Extracted records
------------
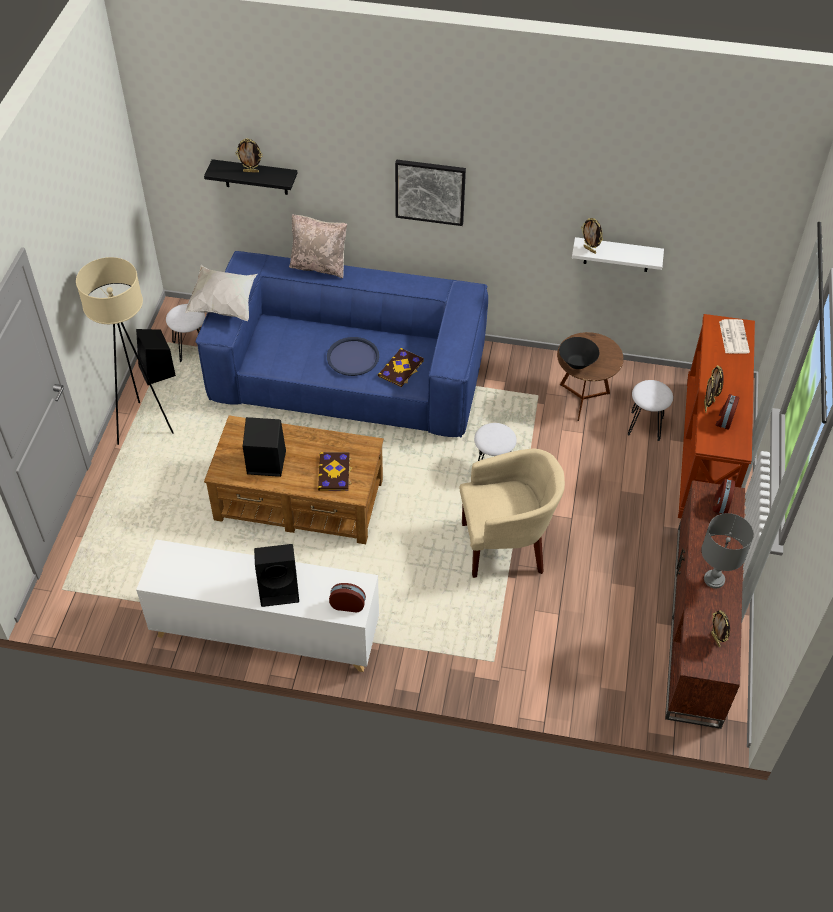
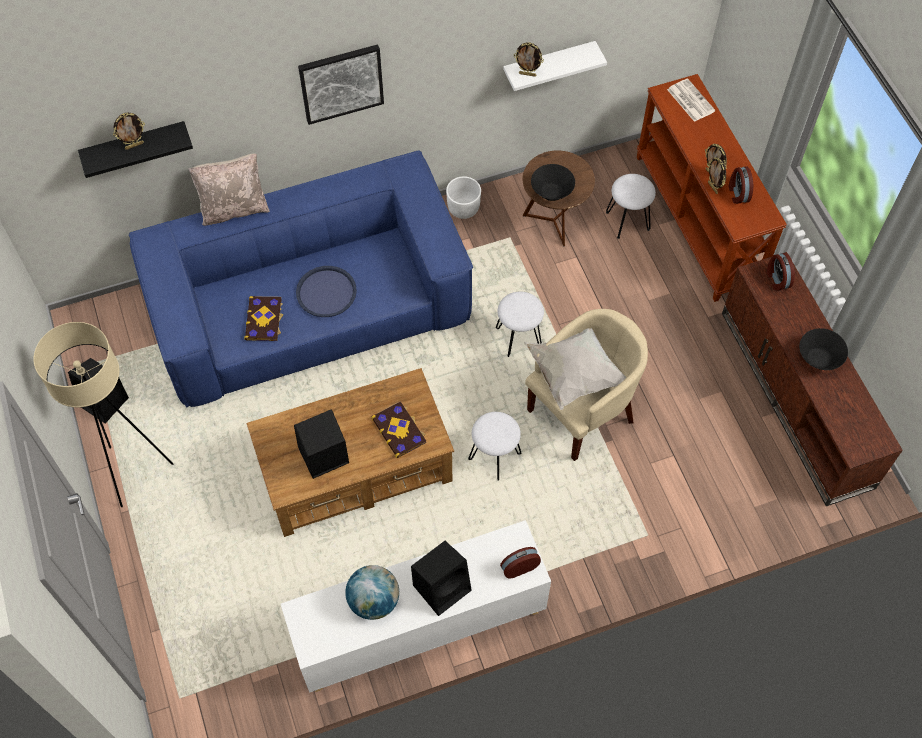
camera: 30 degrees left, 10 degrees up
white stool [166,304,205,362] -> white stool moved to [468,412,521,481]
white pillow [185,265,257,321] -> white pillow moved to [524,328,627,410]
book [378,348,424,387] -> book moved to [244,296,283,341]
grey table lamp [701,513,754,588] -> black bowl [799,328,848,370]
picture frame [711,610,730,647] -> none
none -> globe [345,565,399,620]
none -> white planter [446,176,481,219]

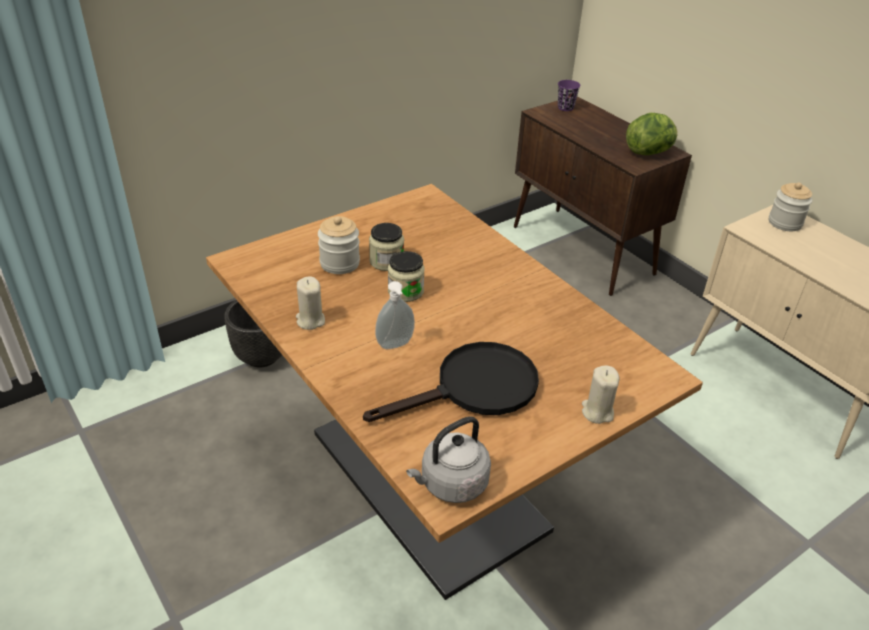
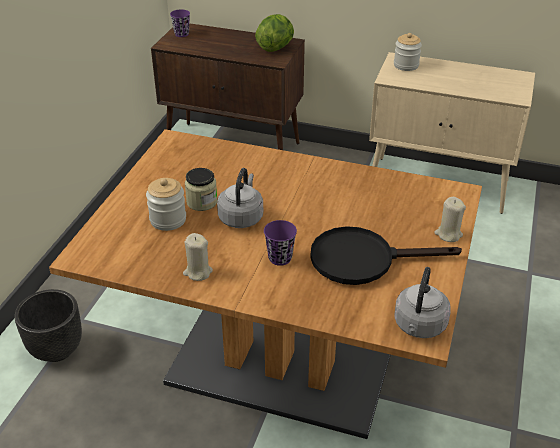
camera: 35 degrees left, 0 degrees up
black frying pan [363,342,539,422] -> black frying pan turned 120 degrees counterclockwise [310,226,462,285]
soap dispenser [375,281,415,349] -> purple cup [264,220,297,266]
jar [388,251,425,302] -> grey kettle [217,168,263,228]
------------
Problem requirements:
Output each entry above word for word. The pictures stay out.

Answer section:
camera: 30 degrees left, 10 degrees up
white stool [166,304,205,362] -> white stool moved to [468,412,521,481]
white pillow [185,265,257,321] -> white pillow moved to [524,328,627,410]
book [378,348,424,387] -> book moved to [244,296,283,341]
grey table lamp [701,513,754,588] -> black bowl [799,328,848,370]
picture frame [711,610,730,647] -> none
none -> globe [345,565,399,620]
none -> white planter [446,176,481,219]

camera: 35 degrees left, 0 degrees up
black frying pan [363,342,539,422] -> black frying pan turned 120 degrees counterclockwise [310,226,462,285]
soap dispenser [375,281,415,349] -> purple cup [264,220,297,266]
jar [388,251,425,302] -> grey kettle [217,168,263,228]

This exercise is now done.